System design I threads

Time slicing ensures that all software threads make some progress. Otherwise, some software threads might hog all the 
hardware threads and starve other software threads. 
However, fair distribution of hardware threads incurs overhead. There are several kinds of overhead

1 Register state 
The most obvious overhead is saving register state of a thread when suspending it, and restoring the state when resuming it. 
You might be surprised how much state there is on modern processors. However, schedulers typically allocate big enough time slices 
so that the save/restore overheads are insignificant, so this obvious overhead is in fact not much of a concern 

2 Cache State 
A more subtle but significant overhead of time slicing is saving and restoring a thread's cache state, which can be megabytes. 
Modern processors rely heavily on cache memory, which can be about 10 to 100 times faster than main memory. Accesses that hit in 
cache are not only much faster; they also consume no bandwidth from the memory bus. Caches are fast, but finite. When the cache is 
full, a processor must evict data from the cache to make room for new data. Typically, the choice for eviction is the 
least recently used data(LRU), which is typically data from an earlier time slice. 
Thus software threads tend to evict each other's data, and the cache fighting from too many threads can hurt performance.

3 Virtual Memory 
A similar overhead, at a different level, is thrashing virtual memory. Most computers use virtual memory. Virtual memory resides 
on disk, and the frequently used portions are kept in real memory. Similar to caches, the least recently used data is evicted from 
memory to disk when necessary to make room. Each software thread requires virtual memory for its stack and private data structures. 
As with caches, time slicing causes threads to fight each other for real memory and thus hurts performance. 
In extreme cases, there can be so many threads that the program runs out of even virtual memory.

4 Lock 
Another problem arises when a time slice expires for a thread holding a lock.

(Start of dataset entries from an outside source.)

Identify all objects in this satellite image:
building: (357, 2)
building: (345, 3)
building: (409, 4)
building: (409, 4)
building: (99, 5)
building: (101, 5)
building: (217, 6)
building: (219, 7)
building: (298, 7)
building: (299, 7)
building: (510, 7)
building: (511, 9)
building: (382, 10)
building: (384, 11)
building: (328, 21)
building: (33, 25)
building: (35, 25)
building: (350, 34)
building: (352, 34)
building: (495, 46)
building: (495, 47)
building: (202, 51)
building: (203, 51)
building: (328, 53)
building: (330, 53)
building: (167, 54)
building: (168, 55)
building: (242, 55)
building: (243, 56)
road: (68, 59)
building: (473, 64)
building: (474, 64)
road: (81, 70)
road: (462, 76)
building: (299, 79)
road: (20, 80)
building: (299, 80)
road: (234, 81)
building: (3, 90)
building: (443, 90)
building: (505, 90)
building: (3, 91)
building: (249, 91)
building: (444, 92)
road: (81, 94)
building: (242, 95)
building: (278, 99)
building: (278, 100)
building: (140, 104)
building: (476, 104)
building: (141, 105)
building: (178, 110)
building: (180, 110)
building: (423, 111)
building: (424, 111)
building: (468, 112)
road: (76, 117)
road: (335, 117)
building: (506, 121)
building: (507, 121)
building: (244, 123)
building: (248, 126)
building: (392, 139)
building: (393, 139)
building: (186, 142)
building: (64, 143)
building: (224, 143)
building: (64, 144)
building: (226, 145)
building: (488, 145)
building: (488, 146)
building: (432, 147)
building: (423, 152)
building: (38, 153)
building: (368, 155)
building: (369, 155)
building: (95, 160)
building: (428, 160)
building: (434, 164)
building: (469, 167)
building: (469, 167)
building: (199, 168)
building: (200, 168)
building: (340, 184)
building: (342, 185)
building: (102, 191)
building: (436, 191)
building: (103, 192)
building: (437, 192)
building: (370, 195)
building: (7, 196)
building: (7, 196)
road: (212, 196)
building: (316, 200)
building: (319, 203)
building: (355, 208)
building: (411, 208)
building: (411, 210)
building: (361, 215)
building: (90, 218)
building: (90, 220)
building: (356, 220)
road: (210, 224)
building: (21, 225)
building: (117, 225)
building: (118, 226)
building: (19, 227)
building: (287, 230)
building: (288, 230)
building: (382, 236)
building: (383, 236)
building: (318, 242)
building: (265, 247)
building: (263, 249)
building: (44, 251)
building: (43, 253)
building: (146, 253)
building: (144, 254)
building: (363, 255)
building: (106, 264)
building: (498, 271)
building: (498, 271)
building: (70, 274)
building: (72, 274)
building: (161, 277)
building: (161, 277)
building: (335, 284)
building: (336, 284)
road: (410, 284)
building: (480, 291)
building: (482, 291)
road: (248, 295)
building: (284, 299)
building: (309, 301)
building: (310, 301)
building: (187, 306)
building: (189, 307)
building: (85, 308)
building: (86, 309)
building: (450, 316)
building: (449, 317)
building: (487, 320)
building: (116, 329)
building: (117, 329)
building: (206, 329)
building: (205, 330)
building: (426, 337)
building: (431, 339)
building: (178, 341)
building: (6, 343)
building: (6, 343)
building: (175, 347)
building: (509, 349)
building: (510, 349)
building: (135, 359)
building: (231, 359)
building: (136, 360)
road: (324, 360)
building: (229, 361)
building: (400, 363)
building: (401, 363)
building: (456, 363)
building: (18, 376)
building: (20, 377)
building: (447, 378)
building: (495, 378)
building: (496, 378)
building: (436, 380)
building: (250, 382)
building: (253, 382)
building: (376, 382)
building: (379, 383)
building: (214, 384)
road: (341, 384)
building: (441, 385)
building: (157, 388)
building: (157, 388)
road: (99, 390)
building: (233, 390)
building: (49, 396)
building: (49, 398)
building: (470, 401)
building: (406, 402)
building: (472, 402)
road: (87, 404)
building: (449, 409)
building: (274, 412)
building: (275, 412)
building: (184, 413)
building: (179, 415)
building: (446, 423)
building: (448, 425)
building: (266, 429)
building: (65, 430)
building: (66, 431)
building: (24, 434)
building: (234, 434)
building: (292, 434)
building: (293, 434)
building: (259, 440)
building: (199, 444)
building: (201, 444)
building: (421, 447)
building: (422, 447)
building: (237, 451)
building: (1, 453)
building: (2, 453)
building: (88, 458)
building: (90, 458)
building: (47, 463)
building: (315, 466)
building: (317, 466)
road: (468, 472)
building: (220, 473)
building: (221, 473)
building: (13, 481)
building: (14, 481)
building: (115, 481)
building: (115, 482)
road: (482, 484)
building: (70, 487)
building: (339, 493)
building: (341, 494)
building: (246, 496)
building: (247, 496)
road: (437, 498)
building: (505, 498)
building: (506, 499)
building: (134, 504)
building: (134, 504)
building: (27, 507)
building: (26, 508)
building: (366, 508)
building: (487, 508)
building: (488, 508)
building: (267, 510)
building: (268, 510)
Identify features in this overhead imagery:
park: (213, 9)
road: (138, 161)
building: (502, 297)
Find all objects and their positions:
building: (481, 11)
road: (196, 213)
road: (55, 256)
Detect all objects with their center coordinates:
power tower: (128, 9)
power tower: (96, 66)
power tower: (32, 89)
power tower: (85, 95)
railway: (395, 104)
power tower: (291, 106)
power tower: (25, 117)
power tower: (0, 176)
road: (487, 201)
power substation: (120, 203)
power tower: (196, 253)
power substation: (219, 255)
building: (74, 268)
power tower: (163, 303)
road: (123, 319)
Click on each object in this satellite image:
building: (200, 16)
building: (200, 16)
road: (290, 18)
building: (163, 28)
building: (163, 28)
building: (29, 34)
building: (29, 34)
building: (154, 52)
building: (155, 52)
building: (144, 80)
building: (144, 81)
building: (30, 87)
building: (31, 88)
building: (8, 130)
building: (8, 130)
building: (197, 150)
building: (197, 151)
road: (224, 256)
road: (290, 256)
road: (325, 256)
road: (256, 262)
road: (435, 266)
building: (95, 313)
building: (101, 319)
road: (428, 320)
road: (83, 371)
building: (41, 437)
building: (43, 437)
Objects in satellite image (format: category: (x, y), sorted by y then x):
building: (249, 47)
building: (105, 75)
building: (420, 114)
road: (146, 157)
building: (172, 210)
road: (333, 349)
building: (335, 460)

All threads waiting for the lock must now wait for 
the holding thread to get another time slice and release the lock. The problem is even worse if the lock implementation is fair, 
in which the lock is acquired in first-come first-served order. If a waiting thread is suspended, then all threads waiting behind 
it are blocked from acquiring the lock. It's like having someone fall asleep in a check-out line. 
The more software threads there are without hardware threads to run them, the more likely this will become a problem.

How to solve the overhead of running too many threads ?
1 number of threads
A good solution is to limit the number of runnable threads to the number of hardware threads, and possibly limit it to the number 
of outer-level caches if cache contention is a problem. Because target platforms vary in the number of hardware threads, 
avoid hard-coding your program to a fixed number of threads. Let your program's degree of threading adapt to the hardware.

2 block threads
Runnable threads, not blocked threads, cause time-slicing overhead. When a thread blocks on an external event, such as a mouse 
click or disk I/O request, the operating system takes it off the round-robin schedule, so the thread no longer incurs 
time-slicing overhead. A program may have many more software threads than hardware threads, and still run efficiently 
if most of those software threads are blocked.

3 seperate software threads from I/O threads
A helpful organizing principle is to separate compute threads from I/O threads. Compute threads should be the threads that are 
runnable most of the time, and ideally never block on external events. The number of compute threads should match the processor 
resources. 
The I/O threads are threads that wait on external events most of the time, and thus do not contribute to having too many threads.